(SOURCE MATERIAL)
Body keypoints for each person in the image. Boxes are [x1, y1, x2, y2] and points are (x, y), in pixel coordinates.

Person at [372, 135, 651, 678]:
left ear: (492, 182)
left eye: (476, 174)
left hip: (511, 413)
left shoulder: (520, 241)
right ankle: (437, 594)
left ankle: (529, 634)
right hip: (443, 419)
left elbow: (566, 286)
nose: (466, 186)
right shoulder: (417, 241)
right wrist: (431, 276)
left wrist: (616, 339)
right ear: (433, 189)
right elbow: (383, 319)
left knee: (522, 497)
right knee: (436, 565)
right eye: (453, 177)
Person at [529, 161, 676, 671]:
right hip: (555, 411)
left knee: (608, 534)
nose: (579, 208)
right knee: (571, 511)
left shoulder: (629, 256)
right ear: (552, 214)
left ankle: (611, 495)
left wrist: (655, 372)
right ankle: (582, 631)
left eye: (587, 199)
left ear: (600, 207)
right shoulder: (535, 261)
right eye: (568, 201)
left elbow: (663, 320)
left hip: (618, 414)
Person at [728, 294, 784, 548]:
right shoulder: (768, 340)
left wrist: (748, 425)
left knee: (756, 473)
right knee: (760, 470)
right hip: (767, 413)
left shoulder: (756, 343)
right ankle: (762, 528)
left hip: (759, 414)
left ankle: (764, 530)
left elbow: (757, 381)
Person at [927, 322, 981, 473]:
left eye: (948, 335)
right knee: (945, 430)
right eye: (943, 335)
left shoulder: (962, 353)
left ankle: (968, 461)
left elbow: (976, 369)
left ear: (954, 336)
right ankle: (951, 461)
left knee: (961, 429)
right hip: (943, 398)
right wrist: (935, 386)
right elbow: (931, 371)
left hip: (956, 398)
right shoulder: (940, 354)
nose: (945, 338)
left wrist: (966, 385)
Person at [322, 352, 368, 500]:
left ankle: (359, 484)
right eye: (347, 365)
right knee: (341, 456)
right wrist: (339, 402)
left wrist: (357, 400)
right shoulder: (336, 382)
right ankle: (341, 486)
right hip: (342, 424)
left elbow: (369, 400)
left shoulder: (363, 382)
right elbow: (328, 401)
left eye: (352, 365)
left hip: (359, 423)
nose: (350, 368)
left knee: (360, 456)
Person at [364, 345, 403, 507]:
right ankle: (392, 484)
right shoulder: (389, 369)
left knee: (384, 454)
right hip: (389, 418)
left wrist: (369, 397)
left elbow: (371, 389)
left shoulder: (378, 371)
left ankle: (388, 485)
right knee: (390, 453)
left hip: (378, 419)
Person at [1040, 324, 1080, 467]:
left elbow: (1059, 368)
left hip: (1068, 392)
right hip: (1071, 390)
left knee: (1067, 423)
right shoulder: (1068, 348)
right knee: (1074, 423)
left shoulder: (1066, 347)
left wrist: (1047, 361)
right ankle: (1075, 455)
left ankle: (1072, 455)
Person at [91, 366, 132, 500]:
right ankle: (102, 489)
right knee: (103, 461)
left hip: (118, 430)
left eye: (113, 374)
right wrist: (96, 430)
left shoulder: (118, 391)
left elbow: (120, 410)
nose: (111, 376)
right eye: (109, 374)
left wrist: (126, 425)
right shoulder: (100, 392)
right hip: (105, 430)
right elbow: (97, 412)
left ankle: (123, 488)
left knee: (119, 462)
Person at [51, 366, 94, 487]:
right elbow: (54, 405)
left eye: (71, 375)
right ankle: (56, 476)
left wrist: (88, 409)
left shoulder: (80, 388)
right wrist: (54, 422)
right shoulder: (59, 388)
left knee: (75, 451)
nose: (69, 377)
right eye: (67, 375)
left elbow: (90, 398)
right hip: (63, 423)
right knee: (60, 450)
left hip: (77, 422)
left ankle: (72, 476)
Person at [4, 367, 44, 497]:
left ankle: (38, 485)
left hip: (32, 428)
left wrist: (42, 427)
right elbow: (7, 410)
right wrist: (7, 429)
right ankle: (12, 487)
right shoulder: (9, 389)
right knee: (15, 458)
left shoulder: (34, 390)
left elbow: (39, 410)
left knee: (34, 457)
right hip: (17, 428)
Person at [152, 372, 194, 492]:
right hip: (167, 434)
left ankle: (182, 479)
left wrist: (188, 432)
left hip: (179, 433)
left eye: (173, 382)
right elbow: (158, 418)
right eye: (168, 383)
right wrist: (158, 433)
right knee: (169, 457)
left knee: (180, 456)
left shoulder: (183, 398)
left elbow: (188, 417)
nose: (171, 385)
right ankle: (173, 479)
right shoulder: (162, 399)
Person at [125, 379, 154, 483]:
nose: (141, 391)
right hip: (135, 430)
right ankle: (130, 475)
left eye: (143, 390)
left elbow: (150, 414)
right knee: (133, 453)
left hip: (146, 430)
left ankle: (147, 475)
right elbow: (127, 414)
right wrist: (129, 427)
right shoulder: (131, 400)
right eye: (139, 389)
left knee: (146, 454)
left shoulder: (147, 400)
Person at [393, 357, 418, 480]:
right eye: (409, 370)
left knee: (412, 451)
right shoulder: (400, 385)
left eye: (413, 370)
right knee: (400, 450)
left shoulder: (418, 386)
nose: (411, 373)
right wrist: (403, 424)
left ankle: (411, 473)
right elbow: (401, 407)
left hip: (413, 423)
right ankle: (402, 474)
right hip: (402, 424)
(End SOURCE MATERIAL)
(SOURCE MATERIAL)
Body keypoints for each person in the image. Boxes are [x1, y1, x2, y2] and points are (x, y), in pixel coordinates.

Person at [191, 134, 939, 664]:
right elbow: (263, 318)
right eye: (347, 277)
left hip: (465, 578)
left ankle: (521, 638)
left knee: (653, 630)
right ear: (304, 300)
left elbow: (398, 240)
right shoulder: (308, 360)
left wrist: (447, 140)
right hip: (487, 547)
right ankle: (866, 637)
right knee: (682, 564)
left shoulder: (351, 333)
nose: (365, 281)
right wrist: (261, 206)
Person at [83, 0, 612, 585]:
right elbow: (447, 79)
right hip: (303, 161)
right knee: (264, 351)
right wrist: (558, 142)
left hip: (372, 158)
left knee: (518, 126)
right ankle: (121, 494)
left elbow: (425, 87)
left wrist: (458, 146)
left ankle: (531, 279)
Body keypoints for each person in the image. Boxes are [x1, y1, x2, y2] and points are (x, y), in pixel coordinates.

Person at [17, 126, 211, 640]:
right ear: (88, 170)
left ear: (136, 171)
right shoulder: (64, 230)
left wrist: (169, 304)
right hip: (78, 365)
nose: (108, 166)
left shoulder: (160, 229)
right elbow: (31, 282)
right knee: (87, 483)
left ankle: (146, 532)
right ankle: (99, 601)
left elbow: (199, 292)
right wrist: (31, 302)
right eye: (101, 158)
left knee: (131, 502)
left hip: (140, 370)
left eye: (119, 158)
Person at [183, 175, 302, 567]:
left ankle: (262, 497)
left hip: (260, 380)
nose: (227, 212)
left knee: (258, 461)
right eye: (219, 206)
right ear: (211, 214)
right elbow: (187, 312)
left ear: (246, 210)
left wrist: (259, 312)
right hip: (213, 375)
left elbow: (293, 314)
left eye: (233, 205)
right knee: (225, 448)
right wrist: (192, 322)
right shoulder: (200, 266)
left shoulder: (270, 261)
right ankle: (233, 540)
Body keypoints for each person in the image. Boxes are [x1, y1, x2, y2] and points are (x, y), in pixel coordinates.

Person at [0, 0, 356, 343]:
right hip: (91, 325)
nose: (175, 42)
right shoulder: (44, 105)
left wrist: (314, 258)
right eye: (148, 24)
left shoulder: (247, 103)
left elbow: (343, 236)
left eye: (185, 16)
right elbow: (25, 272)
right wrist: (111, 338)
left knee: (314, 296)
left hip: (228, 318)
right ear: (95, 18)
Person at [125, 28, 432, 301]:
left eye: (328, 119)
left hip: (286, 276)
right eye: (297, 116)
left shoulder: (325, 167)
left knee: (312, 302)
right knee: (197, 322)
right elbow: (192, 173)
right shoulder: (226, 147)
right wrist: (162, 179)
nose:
(End SOURCE MATERIAL)
(SOURCE MATERIAL)
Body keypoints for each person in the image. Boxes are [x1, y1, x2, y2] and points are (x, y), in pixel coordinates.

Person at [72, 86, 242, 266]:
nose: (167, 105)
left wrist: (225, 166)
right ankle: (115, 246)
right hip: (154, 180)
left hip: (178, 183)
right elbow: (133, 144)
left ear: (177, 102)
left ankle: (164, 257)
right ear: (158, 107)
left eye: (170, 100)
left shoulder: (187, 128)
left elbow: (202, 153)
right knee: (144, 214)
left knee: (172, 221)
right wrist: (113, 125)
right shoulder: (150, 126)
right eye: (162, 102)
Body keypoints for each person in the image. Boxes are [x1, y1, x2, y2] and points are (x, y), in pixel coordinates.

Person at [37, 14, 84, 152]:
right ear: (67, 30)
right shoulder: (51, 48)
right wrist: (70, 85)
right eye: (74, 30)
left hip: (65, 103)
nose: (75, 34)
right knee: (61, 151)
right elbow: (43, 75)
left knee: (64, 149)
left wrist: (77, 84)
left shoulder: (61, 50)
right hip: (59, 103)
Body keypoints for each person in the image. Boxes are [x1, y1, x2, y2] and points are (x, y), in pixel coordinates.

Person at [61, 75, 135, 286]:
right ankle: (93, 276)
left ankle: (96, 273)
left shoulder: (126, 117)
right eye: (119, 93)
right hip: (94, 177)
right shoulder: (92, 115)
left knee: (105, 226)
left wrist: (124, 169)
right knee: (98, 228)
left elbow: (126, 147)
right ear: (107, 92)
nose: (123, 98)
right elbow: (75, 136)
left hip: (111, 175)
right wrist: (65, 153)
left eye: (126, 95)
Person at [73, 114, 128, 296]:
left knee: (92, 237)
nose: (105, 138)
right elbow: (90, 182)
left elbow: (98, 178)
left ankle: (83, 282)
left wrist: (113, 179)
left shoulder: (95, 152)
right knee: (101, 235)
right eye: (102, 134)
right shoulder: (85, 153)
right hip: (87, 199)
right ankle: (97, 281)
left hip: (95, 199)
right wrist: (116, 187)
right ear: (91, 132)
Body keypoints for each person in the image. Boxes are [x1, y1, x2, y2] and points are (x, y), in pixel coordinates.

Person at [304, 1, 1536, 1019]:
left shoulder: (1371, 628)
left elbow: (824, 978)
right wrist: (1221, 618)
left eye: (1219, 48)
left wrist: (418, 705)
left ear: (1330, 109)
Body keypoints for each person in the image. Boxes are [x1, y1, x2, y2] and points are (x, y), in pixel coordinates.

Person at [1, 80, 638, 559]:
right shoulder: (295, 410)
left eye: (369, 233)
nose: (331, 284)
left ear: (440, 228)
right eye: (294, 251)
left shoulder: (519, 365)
(End SOURCE MATERIAL)
#### [EXERCISE INSTRUCTIONS]
Only the lines above starting with the one with "left knee: (756, 473)" and going through the one with "left knee: (119, 462)" are to be copied, word for word and with both ends kept.

#### [EXERCISE ANSWER]
left knee: (756, 473)
right knee: (760, 470)
right hip: (767, 413)
left shoulder: (756, 343)
right ankle: (762, 528)
left hip: (759, 414)
left ankle: (764, 530)
left elbow: (757, 381)
Person at [927, 322, 981, 473]:
left eye: (948, 335)
right knee: (945, 430)
right eye: (943, 335)
left shoulder: (962, 353)
left ankle: (968, 461)
left elbow: (976, 369)
left ear: (954, 336)
right ankle: (951, 461)
left knee: (961, 429)
right hip: (943, 398)
right wrist: (935, 386)
right elbow: (931, 371)
left hip: (956, 398)
right shoulder: (940, 354)
nose: (945, 338)
left wrist: (966, 385)
Person at [322, 352, 368, 500]:
left ankle: (359, 484)
right eye: (347, 365)
right knee: (341, 456)
right wrist: (339, 402)
left wrist: (357, 400)
right shoulder: (336, 382)
right ankle: (341, 486)
right hip: (342, 424)
left elbow: (369, 400)
left shoulder: (363, 382)
right elbow: (328, 401)
left eye: (352, 365)
left hip: (359, 423)
nose: (350, 368)
left knee: (360, 456)
Person at [364, 345, 403, 507]:
right ankle: (392, 484)
right shoulder: (389, 369)
left knee: (384, 454)
right hip: (389, 418)
left wrist: (369, 397)
left elbow: (371, 389)
left shoulder: (378, 371)
left ankle: (388, 485)
right knee: (390, 453)
left hip: (378, 419)
Person at [1040, 324, 1080, 467]:
left elbow: (1059, 368)
left hip: (1068, 392)
right hip: (1071, 390)
left knee: (1067, 423)
right shoulder: (1068, 348)
right knee: (1074, 423)
left shoulder: (1066, 347)
left wrist: (1047, 361)
right ankle: (1075, 455)
left ankle: (1072, 455)
Person at [91, 366, 132, 500]:
right ankle: (102, 489)
right knee: (103, 461)
left hip: (118, 430)
left eye: (113, 374)
right wrist: (96, 430)
left shoulder: (118, 391)
left elbow: (120, 410)
nose: (111, 376)
right eye: (109, 374)
left wrist: (126, 425)
right shoulder: (100, 392)
right hip: (105, 430)
right elbow: (97, 412)
left ankle: (123, 488)
left knee: (119, 462)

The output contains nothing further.